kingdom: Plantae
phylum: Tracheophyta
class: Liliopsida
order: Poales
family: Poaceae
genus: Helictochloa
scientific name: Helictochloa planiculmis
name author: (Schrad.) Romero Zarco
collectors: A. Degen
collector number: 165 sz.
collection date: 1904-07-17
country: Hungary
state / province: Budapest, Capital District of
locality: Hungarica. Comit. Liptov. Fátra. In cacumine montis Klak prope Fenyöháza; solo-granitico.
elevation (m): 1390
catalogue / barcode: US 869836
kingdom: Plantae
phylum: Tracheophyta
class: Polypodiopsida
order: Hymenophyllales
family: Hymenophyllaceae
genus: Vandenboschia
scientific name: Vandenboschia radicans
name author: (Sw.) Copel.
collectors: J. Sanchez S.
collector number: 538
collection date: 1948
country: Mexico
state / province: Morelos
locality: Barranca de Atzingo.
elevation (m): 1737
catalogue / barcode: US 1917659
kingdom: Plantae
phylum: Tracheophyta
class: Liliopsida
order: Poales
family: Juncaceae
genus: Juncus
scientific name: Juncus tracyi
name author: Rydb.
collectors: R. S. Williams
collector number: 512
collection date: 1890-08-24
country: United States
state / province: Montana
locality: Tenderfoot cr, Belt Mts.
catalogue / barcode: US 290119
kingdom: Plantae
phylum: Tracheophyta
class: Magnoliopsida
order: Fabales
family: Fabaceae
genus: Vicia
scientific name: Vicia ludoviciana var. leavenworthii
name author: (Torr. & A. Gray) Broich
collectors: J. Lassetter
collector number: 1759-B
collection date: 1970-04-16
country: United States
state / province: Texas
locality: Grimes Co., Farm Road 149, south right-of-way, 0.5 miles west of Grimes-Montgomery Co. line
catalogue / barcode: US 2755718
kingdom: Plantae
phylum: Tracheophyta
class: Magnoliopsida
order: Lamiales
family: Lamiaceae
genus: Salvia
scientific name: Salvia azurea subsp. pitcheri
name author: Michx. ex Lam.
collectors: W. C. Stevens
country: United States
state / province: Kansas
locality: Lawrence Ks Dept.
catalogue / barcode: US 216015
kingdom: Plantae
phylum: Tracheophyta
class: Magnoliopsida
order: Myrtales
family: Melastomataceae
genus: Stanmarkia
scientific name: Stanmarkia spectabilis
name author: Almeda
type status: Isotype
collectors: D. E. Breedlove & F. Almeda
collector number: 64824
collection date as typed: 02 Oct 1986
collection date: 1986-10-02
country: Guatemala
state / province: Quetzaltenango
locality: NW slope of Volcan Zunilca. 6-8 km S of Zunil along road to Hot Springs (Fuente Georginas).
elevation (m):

════════

**Goal**
Pick out every line of the items above that contains the string "author", and copy each such line in full.

**Exercise result**
name author: (Schrad.) Romero Zarco
name author: (Sw.) Copel.
name author: Rydb.
name author: (Torr. & A. Gray) Broich
name author: Michx. ex Lam.
name author: Almeda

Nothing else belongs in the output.